By Caroline Valetkevitch and April Joyner
NEWYORK (Reuters) – U.S. small-cap stocks look poised to extend a breakout rally, especially if oil prices advance deeper into levels last seen in 2014 to drive further gains in the small energy companies that have provided leadership in recent week, analysts and investors said.
The Russell 2000 index of small capitalisation stocks <.RUT> closed at a record high for a third day in a row on Friday and registered its third week of gains, sharply outperforming large-cap stocks on Wall Street, with all three major indexes posting losses for the week.
The Russell is up 11.1 percent since its Feb. 8 low for the year, while the S&P 500 <.SPX> is up just 5.1 percent since that date.
The S&P 600 small-cap index <.SPCY> is also at a record high. Energy shares <.SPSMCE> within the S&P 600 have led recent gains, thanks to a jump in oil prices, which analysts said should boost earnings forecasts for the sector.
The outperformance of small-cap stocks has been driven partly by the December U.S. tax overhaul. The legislation included steep corporate tax cuts that particularly benefited smaller-cap companies, which had been paying higher rates than large-cap companies overall.
Recent trade tensions have also lifted shares of small caps, whose business is largely domestic, along with stronger U.S. economic growth.
Some of those benefits have been reflected in small-cap earnings growth, which has outpaced growth of larger names.

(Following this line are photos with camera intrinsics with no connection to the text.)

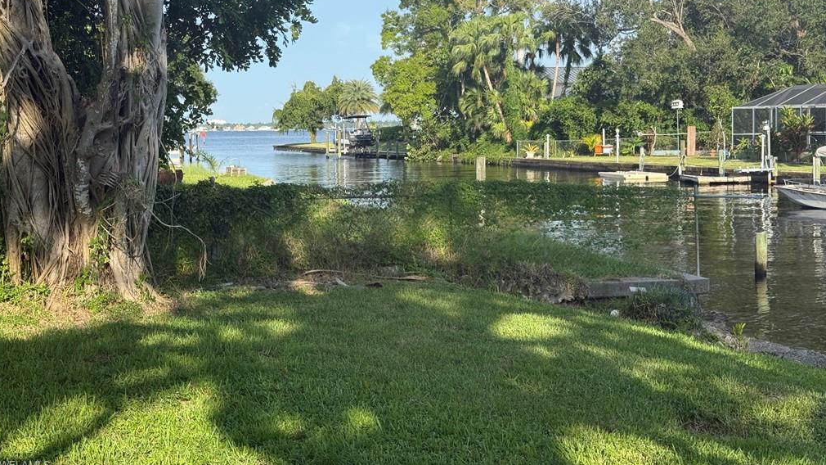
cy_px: 159
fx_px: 1161
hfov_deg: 39.2
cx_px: 409
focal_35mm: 53
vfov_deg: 22.5
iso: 64
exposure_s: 1/2415
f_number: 1.78
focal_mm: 6.76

First-quarter profit growth for Russell 2000 companies is estimated at 33.8 percent, while earnings for the S&P 500 companies increased 26.2 percent from a year ago, according to Thomson Reuters data.
The S&P 600 energy index is up 31.3 percent for the quarter so far, the best-performing group, followed by health care <.SPSMCA>, up 12.2 percent.

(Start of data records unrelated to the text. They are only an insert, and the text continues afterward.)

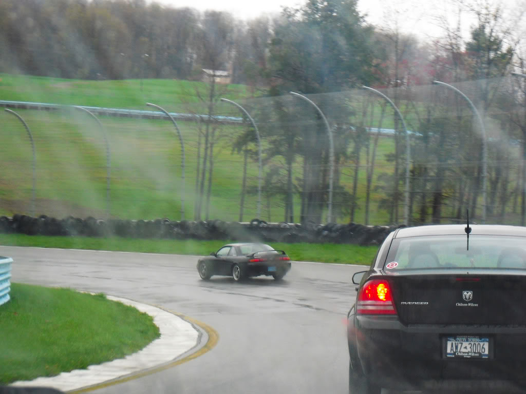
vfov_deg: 13.8
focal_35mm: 107
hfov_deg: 18.4
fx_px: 1626
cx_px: 263
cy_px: 197
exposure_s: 1/125
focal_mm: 18.9
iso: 200
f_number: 5.6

U.S. crude futures <CLc1> edged lower on Friday but remained above $71 a barrel and registered a third straight week of gains, lifted by falling Venezuelan production, strong global demand and looming U.S. sanctions on Iran.
“Even though (energy stocks have) had a good run, estimates will be climbing because analysts are raising their oil forecasts. So even though the stocks go up, they can still look cheap because the earnings estimate is going to go up as fast as the stock,” said Steve DeSanctis, equity strategist at Jefferies in New York, which has been overweight energy since January.
J. Bryant Evans, portfolio manager at Cozad Asset Management in Champaign, Illinois, said he has been buying shares of small-cap energy service providers.
“Some of the smaller energy service providers got banged up so badly when oil went down,” he said. “But the ones who survived have a real opportunity to grow and take market share now that oil is at $70 a barrel.”
Several investors also said they favoured financials within the small-cap space, particularly regional banks, which have risen sharply this year compared with bigger banks. The S&P 500 bank index <.SPXBK> is down 0.3 percent year to date, compared with a 6.2 percent gain in the KBW regional banking index <.KRX>.
The prospect of regulations being reduced further for some smaller banks has been a positive.
Regulations have “been a big headwind in the last couple of years,” said Anthony Saglimbene, global market strategist at Ameriprise Financial in Troy, Michigan. “Easing regulation would benefit small-cap banks.”
The health care group has benefited from merger activity, including Zoetis Inc’s <ZTS.N> announcement this week to buy Abaxis Inc <ABAX.O>.
Health care has been the best-performing sector within the S&P 600 so far this year, up 26.8 percent.